Concerns over China's overheating economy have been mounting for quite some time now. With imports growing at a sizzling yearly rate of 40%, it has indeed been difficult to ignore the nation's economic expansion. GDP growth, by official numbers, is slightly above 9%, but electricity usage suggests that the real figure might be closer to 12%. China has accounted for nearly 25% of global growth (in PPP terms) over the last five years, and many strategists worry that the ripples of an abrupt Chinese landing would be felt worldwide. Investment has been growing at a scorching rate of 50% per year, developing an eerie similarity with the 1997 East Asian crisis. Bank loans have surged by 25% annually, in a Chinese economy that is extremely dependent on its banks: loans already account for 130% of GDP. As a result, bad debt has accumulated to between 40 and 50% of all loans (by some estimates).
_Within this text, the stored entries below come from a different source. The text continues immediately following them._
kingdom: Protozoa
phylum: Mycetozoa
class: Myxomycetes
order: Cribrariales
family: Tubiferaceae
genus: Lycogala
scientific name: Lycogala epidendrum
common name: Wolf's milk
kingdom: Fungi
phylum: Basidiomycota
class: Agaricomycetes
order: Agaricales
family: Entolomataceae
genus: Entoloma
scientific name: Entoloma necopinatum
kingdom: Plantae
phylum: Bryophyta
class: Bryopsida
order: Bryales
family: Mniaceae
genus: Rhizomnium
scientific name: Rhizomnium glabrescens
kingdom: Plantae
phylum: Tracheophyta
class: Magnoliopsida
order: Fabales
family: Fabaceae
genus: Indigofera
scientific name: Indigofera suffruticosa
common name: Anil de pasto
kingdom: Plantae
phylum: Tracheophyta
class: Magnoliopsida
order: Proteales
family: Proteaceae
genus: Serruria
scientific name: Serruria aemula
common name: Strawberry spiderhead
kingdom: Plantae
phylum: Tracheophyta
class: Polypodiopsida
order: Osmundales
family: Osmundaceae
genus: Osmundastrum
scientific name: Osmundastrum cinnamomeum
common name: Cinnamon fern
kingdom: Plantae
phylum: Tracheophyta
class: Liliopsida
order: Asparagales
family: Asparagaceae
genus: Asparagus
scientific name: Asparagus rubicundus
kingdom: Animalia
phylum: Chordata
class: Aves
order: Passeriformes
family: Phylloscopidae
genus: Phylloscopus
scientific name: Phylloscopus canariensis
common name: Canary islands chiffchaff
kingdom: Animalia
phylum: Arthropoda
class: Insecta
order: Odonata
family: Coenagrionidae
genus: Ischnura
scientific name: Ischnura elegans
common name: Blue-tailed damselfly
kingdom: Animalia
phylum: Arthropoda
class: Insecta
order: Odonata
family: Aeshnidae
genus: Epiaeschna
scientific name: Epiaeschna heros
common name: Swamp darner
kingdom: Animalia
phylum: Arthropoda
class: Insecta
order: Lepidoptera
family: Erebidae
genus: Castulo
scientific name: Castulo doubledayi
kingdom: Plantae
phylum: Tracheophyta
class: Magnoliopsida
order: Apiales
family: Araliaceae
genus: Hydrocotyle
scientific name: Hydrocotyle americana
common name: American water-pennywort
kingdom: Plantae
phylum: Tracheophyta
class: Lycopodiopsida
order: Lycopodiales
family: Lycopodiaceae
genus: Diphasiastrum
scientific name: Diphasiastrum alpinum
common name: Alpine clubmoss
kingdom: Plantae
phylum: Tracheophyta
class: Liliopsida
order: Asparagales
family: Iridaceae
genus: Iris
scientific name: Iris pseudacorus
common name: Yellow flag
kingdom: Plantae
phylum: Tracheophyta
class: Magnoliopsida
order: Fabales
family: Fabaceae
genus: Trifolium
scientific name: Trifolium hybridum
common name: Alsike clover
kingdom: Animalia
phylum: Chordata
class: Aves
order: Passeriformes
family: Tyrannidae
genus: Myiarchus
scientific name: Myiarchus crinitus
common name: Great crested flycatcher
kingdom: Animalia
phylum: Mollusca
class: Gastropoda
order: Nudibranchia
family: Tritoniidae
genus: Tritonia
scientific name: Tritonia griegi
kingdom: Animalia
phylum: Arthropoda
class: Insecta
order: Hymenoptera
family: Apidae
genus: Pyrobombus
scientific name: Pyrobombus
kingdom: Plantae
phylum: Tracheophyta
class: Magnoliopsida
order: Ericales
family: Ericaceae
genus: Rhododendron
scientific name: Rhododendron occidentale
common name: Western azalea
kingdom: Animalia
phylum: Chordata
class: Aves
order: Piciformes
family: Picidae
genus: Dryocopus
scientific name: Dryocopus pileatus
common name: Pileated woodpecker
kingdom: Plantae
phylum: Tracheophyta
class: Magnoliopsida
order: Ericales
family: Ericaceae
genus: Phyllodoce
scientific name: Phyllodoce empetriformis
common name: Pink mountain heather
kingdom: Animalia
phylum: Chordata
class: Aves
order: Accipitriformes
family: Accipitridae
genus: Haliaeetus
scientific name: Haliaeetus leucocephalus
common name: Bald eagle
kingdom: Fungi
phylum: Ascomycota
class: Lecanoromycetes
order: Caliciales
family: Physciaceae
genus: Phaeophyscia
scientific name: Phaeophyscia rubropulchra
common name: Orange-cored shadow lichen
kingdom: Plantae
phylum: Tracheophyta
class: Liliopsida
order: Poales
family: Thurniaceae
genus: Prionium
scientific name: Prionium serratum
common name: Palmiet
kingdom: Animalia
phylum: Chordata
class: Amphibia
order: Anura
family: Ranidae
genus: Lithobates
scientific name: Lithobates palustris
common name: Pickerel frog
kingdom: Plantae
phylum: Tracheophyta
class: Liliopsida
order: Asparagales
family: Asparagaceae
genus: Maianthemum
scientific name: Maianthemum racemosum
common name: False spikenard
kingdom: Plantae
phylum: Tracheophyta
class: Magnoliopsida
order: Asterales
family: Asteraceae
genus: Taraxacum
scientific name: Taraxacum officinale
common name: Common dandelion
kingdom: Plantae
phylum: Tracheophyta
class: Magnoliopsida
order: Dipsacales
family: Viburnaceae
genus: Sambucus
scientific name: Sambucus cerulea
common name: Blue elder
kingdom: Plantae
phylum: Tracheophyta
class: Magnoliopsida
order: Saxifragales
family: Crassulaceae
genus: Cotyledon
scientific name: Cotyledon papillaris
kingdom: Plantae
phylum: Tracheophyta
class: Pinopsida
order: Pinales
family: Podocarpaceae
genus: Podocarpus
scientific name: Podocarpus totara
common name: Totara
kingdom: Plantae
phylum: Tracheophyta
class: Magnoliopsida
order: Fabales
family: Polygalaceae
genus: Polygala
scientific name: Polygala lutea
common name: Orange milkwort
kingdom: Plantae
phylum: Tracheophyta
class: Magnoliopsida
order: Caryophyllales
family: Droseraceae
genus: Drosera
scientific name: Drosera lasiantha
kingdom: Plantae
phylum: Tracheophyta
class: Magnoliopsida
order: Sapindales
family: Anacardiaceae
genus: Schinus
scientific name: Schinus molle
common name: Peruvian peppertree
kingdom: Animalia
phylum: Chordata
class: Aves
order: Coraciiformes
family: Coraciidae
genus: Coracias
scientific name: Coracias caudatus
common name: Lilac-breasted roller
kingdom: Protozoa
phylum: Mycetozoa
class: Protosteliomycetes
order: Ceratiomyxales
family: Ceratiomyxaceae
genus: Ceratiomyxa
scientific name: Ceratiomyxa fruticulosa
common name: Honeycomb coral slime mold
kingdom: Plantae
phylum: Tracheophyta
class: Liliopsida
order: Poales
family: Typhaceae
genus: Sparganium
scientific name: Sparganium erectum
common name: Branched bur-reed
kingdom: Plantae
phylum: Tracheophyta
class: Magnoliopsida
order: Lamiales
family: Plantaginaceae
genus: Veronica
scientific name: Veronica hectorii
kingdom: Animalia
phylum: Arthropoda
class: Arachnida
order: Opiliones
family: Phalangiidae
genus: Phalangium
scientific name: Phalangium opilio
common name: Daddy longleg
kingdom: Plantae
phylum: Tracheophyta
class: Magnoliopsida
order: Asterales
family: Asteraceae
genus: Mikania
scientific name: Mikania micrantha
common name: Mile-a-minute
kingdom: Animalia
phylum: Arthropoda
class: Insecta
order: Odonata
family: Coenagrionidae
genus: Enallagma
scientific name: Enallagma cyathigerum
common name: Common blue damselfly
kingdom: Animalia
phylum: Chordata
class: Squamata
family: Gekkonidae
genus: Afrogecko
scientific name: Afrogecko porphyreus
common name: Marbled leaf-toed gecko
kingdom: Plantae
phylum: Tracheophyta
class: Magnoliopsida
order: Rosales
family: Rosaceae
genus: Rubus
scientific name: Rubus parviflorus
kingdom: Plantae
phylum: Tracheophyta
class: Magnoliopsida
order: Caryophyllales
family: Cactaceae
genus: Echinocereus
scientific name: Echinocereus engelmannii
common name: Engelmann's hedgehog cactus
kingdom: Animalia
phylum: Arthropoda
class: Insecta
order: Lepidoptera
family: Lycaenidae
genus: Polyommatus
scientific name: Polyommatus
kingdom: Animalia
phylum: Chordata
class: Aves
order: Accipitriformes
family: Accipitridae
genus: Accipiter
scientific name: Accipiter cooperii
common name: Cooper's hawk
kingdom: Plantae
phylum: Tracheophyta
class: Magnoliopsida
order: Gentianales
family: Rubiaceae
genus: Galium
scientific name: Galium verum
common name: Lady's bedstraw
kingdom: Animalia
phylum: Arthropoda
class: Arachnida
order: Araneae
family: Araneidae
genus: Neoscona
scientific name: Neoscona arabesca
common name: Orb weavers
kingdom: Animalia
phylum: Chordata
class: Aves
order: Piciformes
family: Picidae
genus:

The nation desperately needs to reform its banking system if it wants to avoid a recession similar to Japan's in the '90s. Despite the government's claims, overheating is not limited to a select few industries. Housing has attracted a lot of attention as Shanghai property prices have swollen by almost 30% over the last year, but the truth is that investment is up in just about every sector. As international investors blindly purchase yuan-denominated assets, upwards pressure has built on the currency, which is currently pegged at 8.3 yuan to the dollar. This has forced the PboC to increase its dollar-reserves: US treasury holdings are now $191 billion (as of 11/04), second only to Japan, and China's overall foreign-currency reserves amount to $514 billion (as of 9/04). Purchasing foreign-currency assets, however, only increases the money supply. The PBoC has attempted to sterilize its currency interventions by selling its bonds, but an interest

rate slightly above 5% has not attracted much attention in an economy where GDP growth is almost double that. As a result, sterilization has been largely unsuccessful, and inflation has quickly surged from 0% in early 2003 to over 5% today. Still, rising inflation should not detract attention away from the


main cause of concern in China today: overinvestment. Overinvestment leads to inefficient investment, and it now takes over $4.50 to produce $1 in additional output, compared to $3 a couple years ago. The nation's current growth is unsustainable, and many analysts worry that the inevitable slowdown will result in a bursting of the investment bubble, as it did in late 1994.